The Frenchman enjoyed a privileged experience at court, visiting Westminster, the Courts of Justice and some of the country’s most impressive estates; he ‘forgot nothing that was feasible’. Even as he noted that ‘the court of England is not so great as ours’, he praised the nobility and gentry, reserving his disdain for the ordinary people who, in his eyes, ‘are naturally lazy, and spend half their time taking tobacco’. His account seemed to suggest that the country would have been a better and happier one if the aristocracy had disposed of the common man altogether and created a prelapsarian state where wealth and taste were the only credentials worth bearing. The reality could not live up to his hopes.
*
For rich and poor alike, life in London in 16
66 was noisy and dirty; the sounds of animals, cart drivers, children, street sellers and craftsmen melded together in an urban cacophony, and waste from the furnaces used by tradesmen hung heavy over the city. The diarist John Evelyn bemoaned the ‘clouds of smoke and sulphur’ that polluted the centre. The black, foul-smelling expanse of the Thames – a filthy, polluted waterway where corpses of animals and even humans were deposited – bisected the city. Seventeenth-century winters were more severe than those of twenty-first-century Britain,* and the river was liable to freeze over, as it did in the winter of 1665–6. Despite its squalor, the Thames had an important symbolic place in London’s heart. It provided a backdrop for some of the city’s most notable civic events, including the annual Lord Mayor’s parade, which took place every 29 October and was intended to display the autonomy and wealth of the City of London. During the pageant, a flotilla of boats,† each representing one of the City’s guilds, made its way from the City to Westminster, watched by crowds of thousands along the way.

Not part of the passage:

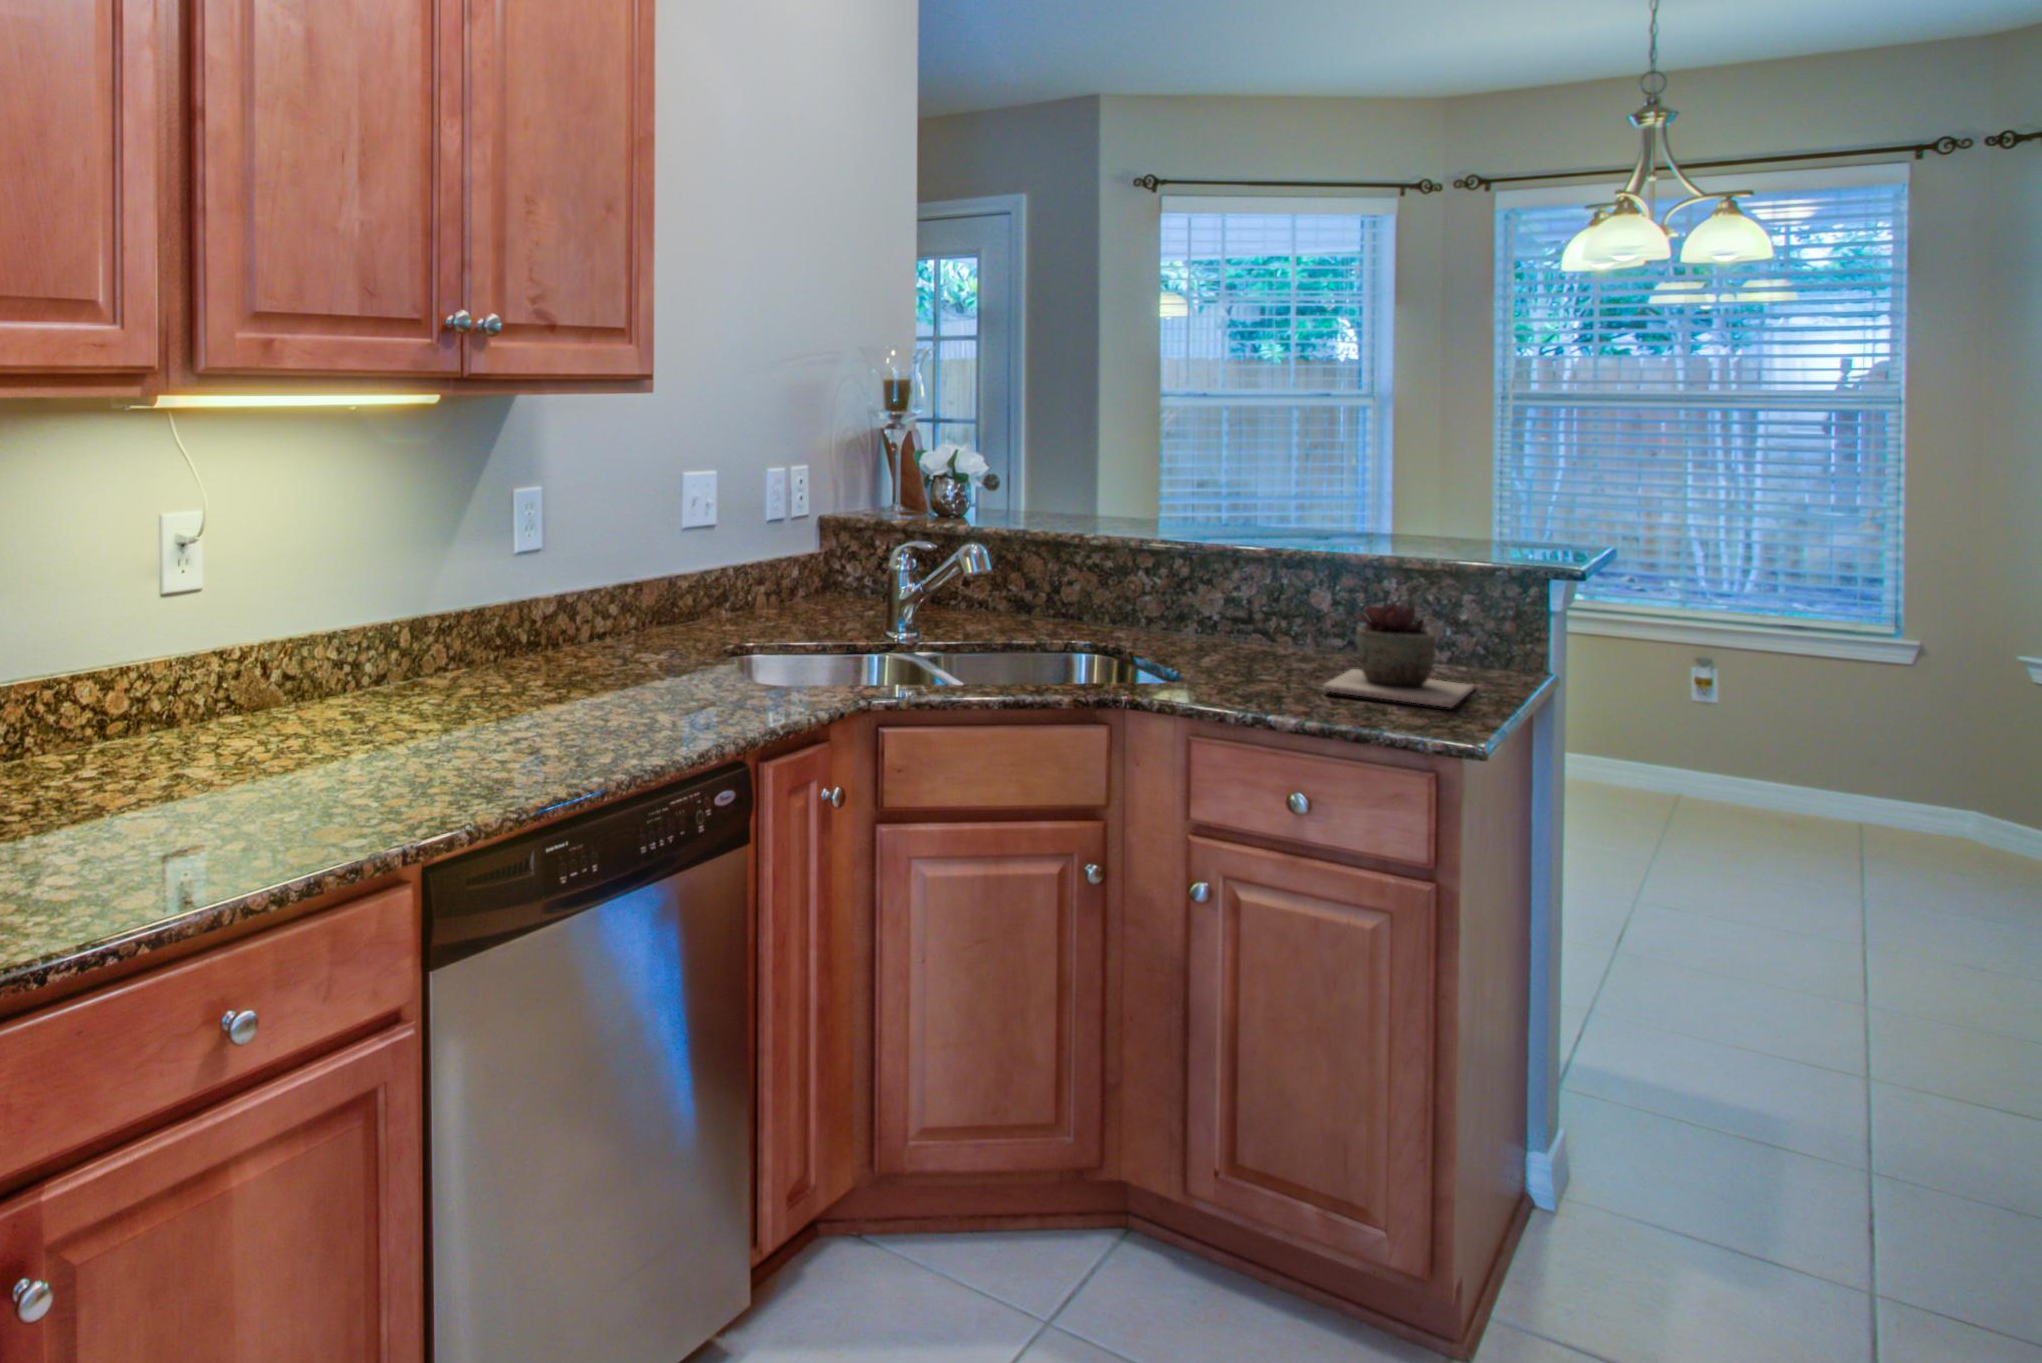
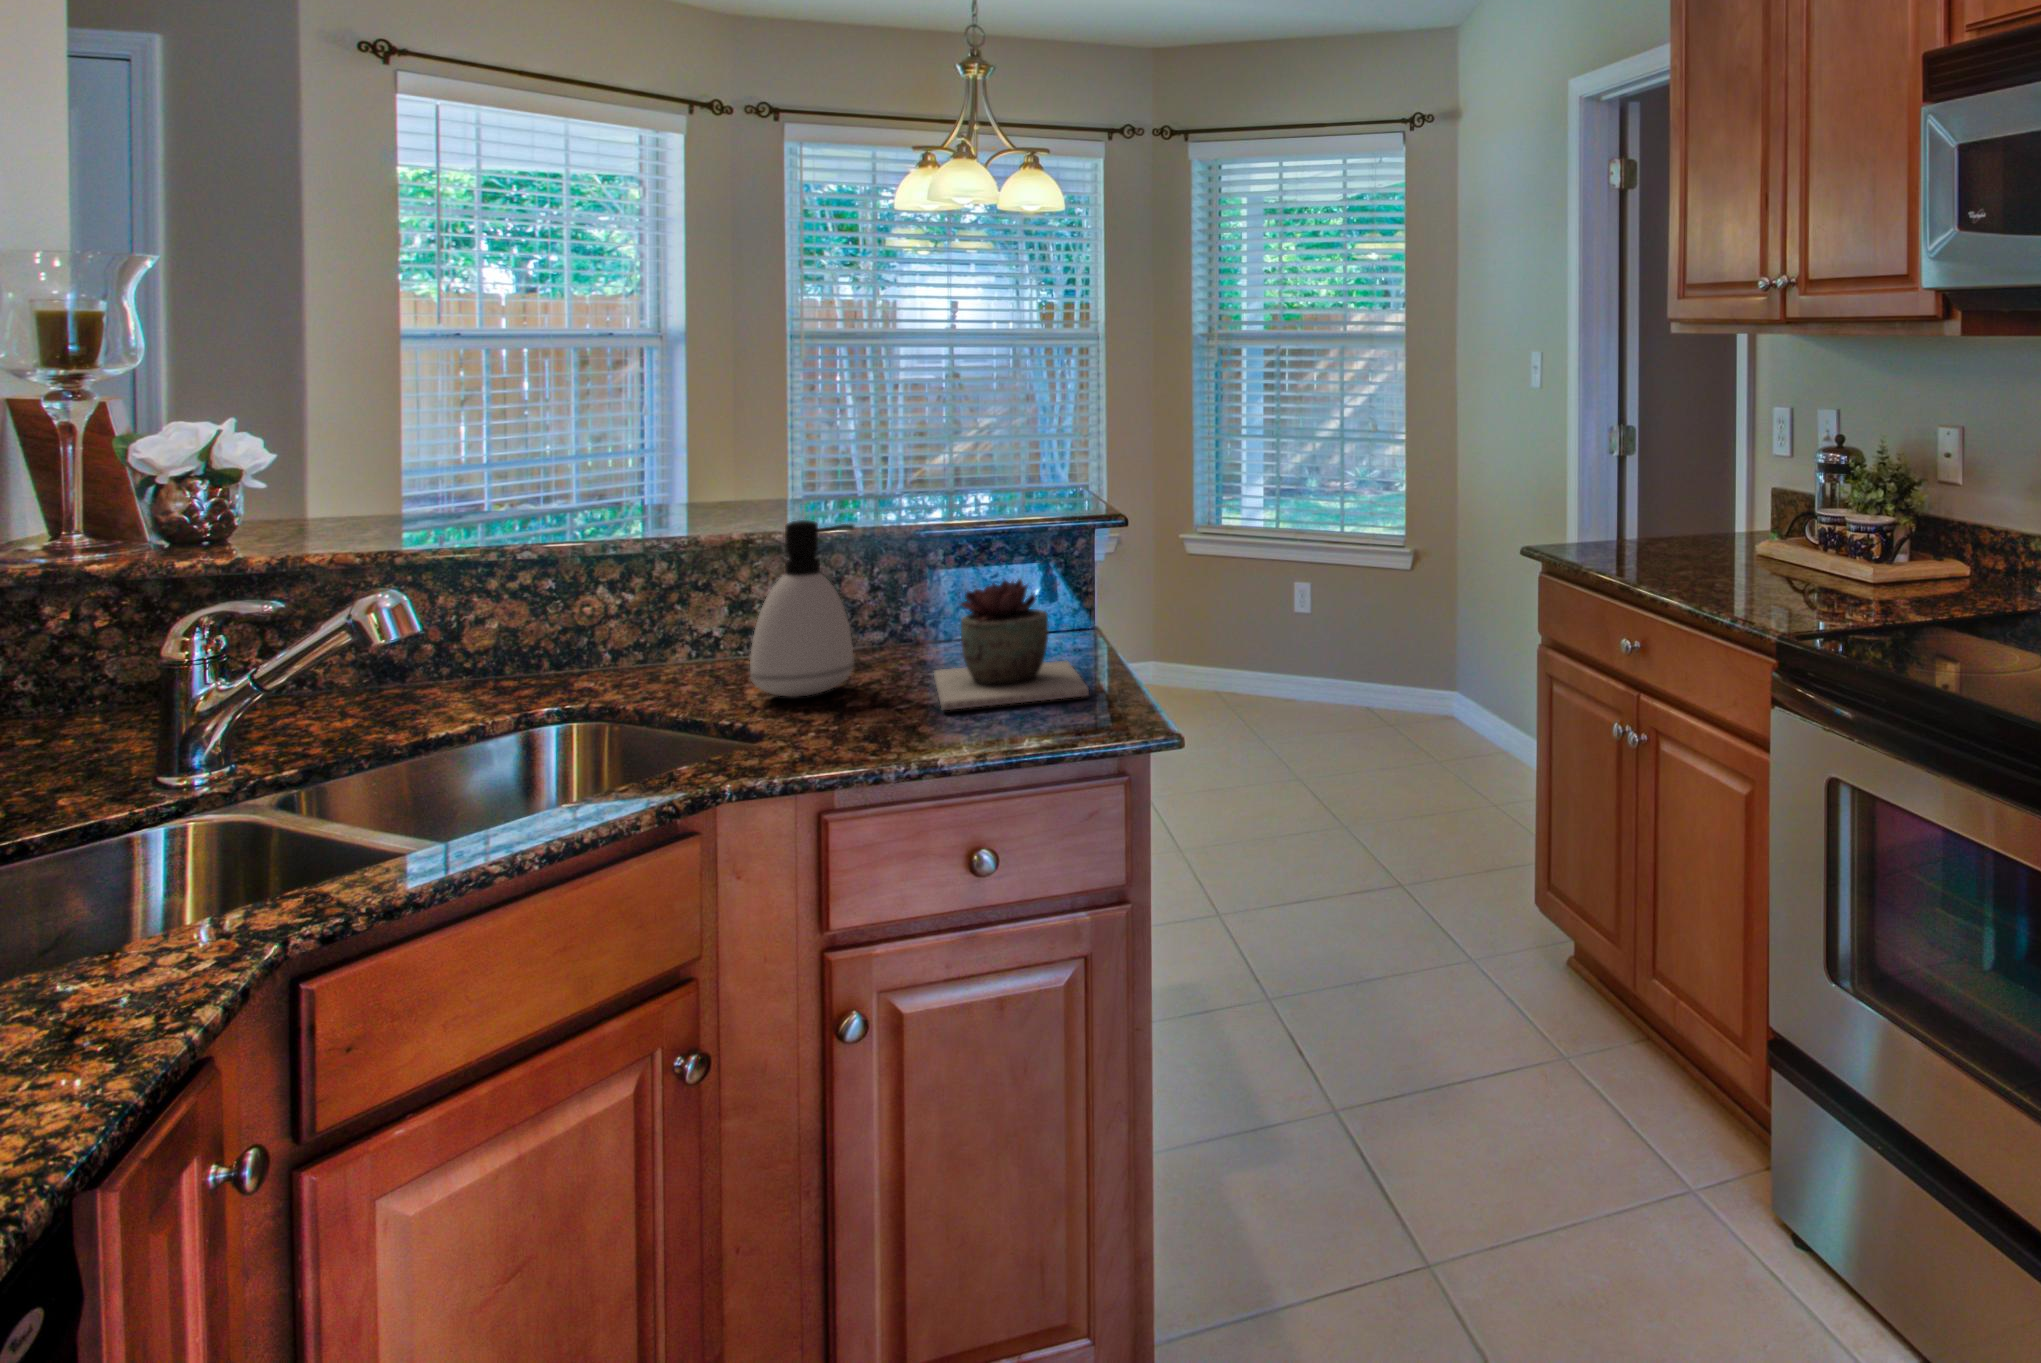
soap dispenser: none [1208,537,1290,665] -> present [750,520,854,697]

If the annual parade (which continues to this day) showed London at its most glittering, everyday reality was less glamorous. Both the streets and the river were full of human and animal excrement, and they were crowded and took time to traverse. If you wished to cross the Thames on foot or on horseback, your only option was London Bridge, the king having refused earlier petitions to allow the building of another bridge downriver between Lambeth and Westminster. Thronged with livestock, carts and workers, it could take anything up to an hour to cross on a busy day. Some people even lived on the bridge, in houses with shops on the ground floor. Many preferred to take one of the hundreds of boats that sailed up and down the Thames, touting for business every day except Sunday. These looked either like Venetian gondolas, or ‘skiffs’, or larger barges. Travel on these was precarious and frightening, with the ever-present danger of capsizing into the fast currents of the murky depths.